Em mercados

Luta pela Previdência e mais 8 eventos que vão agitar o mercado na próxima semana

Governo retoma na segunda-feira sua batalha para conseguir apoio para reforma, enquanto dados do PIB no Brasil e na China são destaque na agenda

Henrique Meirelles e Michel Temer
(Beto Barata/PR)

SÃO PAULO - Após o corte de rating do Brasil pela S&P ter efeito limitado no mercado, os investidores agora começam a se preparar para a "volta" da agitação política, com o governo voltando a trabalhar mais intensamente pela aprovação da reforma da Previdência, enquanto o julgamento do ex-presidente Luiz Inácio Lula da Silva se aproxima. Na agenda de indicadores, o destaque fica para o cenário doméstico, com dados do PIB e inflação.

A partir de segunda-feira (15), o governo deve retomar sua contagem e os esforços para conseguir apoio para a reforma da Previdência. Até o fim do ano passado, deputados governistas afirmavam ter 270 dos 308 votos necessários para fazer o texto passar. E alguns analistas estão apontando que o corte do rating soberano pode ajudar na conquista destes votos.

O fato da S&P citar o "progresso mais lento que o esperado‘" das reformas ao justificar o rebaixamento está alimentando atritos em Brasília. Ao colocar a culpa no Congresso, que adiou a Previdência para fevereiro, a agência acaba colocando pressão nos deputados e senadores para tentar aprovar o texto. Em entrevista à Bloomberg, Henrique Meirelles disse que o rebaixamento reforça a necessidade de aprovação da reforma da Previdência pelo Congresso.
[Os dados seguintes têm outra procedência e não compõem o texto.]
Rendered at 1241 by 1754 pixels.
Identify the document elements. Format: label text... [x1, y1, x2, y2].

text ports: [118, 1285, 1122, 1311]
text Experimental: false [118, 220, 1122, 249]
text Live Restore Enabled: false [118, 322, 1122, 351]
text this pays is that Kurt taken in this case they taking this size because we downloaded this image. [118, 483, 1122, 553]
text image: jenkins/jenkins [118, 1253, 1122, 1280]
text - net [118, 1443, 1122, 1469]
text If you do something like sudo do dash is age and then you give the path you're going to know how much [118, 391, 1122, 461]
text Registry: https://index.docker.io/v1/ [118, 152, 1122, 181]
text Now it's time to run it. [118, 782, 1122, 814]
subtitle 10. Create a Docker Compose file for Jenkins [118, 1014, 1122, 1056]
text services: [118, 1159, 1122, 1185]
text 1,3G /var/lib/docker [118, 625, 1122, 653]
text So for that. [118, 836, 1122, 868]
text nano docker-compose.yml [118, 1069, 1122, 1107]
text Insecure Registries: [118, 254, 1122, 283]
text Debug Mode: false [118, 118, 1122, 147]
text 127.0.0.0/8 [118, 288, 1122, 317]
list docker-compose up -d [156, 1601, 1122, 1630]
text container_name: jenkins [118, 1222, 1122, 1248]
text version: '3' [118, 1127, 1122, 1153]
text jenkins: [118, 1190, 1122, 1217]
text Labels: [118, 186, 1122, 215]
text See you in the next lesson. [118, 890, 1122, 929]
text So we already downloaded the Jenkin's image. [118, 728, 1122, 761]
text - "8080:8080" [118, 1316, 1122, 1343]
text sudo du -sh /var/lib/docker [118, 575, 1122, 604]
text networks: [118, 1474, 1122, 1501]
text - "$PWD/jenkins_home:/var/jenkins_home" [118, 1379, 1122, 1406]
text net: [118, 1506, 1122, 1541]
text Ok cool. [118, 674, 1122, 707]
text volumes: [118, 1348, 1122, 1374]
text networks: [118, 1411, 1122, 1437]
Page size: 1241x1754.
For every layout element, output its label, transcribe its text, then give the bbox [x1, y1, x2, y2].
Outro evento que vai ganhando cada vez mais importância é o julgamento de Lula no TRF4, marcado para 24 de janeiro. Este tem sido um dos fatores que tem sustentando a euforia do mercado nos últimos dias, com a expectativa de que o ex-presidente possa ser condenado, o que pode levar à inviabilidade de sua candidatura - o que deve demorar, já que ainda caberá recursos do petista.

Indicadores
Enquanto a bolsa americana ficará fechada na segunda-feira por conta do feriado de Martin Luther King, o Brasil terá motivos de sobra para os investidores ficarem atentos. Às 8h30 (horário de Brasília), o Banco Central divulga o IBC-Br (Índice de Atividade Econômica) de novembro, considerado a prévia mensal do PIB. A GO Associados projeta expansão de 0,4% ante o mês de outubro, e caso isso se confirme será o terceiro mês seguido de crescimento da atividade no país.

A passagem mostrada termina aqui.